Extracted page text data
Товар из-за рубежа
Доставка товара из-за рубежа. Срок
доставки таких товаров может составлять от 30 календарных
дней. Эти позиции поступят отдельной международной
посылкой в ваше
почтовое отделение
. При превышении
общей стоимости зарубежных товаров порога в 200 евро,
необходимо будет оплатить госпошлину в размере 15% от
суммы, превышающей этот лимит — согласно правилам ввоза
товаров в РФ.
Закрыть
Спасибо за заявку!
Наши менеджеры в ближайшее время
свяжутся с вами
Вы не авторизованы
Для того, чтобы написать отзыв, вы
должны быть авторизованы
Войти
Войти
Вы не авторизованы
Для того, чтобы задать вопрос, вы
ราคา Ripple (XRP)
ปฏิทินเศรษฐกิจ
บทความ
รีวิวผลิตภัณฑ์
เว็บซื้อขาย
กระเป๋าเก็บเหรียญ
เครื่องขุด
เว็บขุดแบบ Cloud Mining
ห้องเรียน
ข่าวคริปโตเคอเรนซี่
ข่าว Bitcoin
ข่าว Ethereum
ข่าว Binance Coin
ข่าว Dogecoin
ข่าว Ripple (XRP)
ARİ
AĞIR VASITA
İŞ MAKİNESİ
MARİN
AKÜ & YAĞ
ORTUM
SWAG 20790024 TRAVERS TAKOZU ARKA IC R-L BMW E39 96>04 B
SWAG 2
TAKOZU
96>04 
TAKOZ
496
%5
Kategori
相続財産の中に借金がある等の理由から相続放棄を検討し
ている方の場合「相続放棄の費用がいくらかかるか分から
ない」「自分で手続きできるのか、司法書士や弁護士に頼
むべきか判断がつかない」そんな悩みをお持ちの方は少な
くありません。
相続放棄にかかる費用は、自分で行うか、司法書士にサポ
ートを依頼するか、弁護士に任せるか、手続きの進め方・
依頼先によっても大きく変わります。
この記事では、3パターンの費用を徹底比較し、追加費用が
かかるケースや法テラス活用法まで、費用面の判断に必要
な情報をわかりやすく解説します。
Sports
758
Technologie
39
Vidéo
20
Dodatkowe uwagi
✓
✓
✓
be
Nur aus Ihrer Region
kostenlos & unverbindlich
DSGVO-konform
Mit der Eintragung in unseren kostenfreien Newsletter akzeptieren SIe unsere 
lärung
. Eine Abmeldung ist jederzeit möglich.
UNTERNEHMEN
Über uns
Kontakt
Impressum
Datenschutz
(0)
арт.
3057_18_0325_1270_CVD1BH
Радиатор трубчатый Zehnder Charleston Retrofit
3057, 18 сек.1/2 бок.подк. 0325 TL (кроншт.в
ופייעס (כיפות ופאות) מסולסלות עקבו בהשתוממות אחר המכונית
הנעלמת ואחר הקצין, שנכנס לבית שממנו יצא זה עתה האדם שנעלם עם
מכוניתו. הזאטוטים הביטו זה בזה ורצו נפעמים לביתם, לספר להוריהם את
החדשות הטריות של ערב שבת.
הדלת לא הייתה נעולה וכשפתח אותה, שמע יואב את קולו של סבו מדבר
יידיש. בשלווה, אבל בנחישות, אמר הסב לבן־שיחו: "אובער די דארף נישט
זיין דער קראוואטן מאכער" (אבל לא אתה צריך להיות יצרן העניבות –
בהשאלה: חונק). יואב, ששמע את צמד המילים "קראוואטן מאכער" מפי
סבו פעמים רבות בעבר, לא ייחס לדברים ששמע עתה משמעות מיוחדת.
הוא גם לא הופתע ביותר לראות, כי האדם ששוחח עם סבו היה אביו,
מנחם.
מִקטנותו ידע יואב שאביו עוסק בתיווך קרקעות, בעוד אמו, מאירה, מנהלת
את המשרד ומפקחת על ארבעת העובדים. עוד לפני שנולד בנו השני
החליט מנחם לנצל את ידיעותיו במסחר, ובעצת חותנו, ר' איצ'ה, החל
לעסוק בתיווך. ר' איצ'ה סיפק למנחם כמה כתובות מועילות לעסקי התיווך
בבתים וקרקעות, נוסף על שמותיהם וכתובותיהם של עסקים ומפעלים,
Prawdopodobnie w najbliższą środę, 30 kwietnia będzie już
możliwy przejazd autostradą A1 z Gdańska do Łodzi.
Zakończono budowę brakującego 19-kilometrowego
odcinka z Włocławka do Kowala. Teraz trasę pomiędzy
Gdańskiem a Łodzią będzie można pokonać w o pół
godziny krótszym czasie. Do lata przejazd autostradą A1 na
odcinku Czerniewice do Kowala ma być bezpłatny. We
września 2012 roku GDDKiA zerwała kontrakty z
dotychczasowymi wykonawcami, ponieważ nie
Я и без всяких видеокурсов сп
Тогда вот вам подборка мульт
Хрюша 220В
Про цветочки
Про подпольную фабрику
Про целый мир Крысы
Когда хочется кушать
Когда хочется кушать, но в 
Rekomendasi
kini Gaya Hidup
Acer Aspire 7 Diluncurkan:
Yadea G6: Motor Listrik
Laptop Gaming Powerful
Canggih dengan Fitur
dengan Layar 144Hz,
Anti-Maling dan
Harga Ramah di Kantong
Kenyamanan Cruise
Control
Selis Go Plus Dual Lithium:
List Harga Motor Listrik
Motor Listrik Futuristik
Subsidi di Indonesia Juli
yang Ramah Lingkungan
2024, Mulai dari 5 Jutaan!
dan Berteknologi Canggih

- **What you need to do**
Please copy out the records word for word, from the very first line through the line that contains "ない」「自分で手続きできるのか、司法書士や弁護士に頼", including both of those lines.

- **Response**
Товар из-за рубежа
Доставка товара из-за рубежа. Срок
доставки таких товаров может составлять от 30 календарных
дней. Эти позиции поступят отдельной международной
посылкой в ваше
почтовое отделение
. При превышении
общей стоимости зарубежных товаров порога в 200 евро,
необходимо будет оплатить госпошлину в размере 15% от
суммы, превышающей этот лимит — согласно правилам ввоза
товаров в РФ.
Закрыть
Спасибо за заявку!
Наши менеджеры в ближайшее время
свяжутся с вами
Вы не авторизованы
Для того, чтобы написать отзыв, вы
должны быть авторизованы
Войти
Войти
Вы не авторизованы
Для того, чтобы задать вопрос, вы
ราคา Ripple (XRP)
ปฏิทินเศรษฐกิจ
บทความ
รีวิวผลิตภัณฑ์
เว็บซื้อขาย
กระเป๋าเก็บเหรียญ
เครื่องขุด
เว็บขุดแบบ Cloud Mining
ห้องเรียน
ข่าวคริปโตเคอเรนซี่
ข่าว Bitcoin
ข่าว Ethereum
ข่าว Binance Coin
ข่าว Dogecoin
ข่าว Ripple (XRP)
ARİ
AĞIR VASITA
İŞ MAKİNESİ
MARİN
AKÜ & YAĞ
ORTUM
SWAG 20790024 TRAVERS TAKOZU ARKA IC R-L BMW E39 96>04 B
SWAG 2
TAKOZU
96>04 
TAKOZ
496
%5
Kategori
相続財産の中に借金がある等の理由から相続放棄を検討し
ている方の場合「相続放棄の費用がいくらかかるか分から
ない」「自分で手続きできるのか、司法書士や弁護士に頼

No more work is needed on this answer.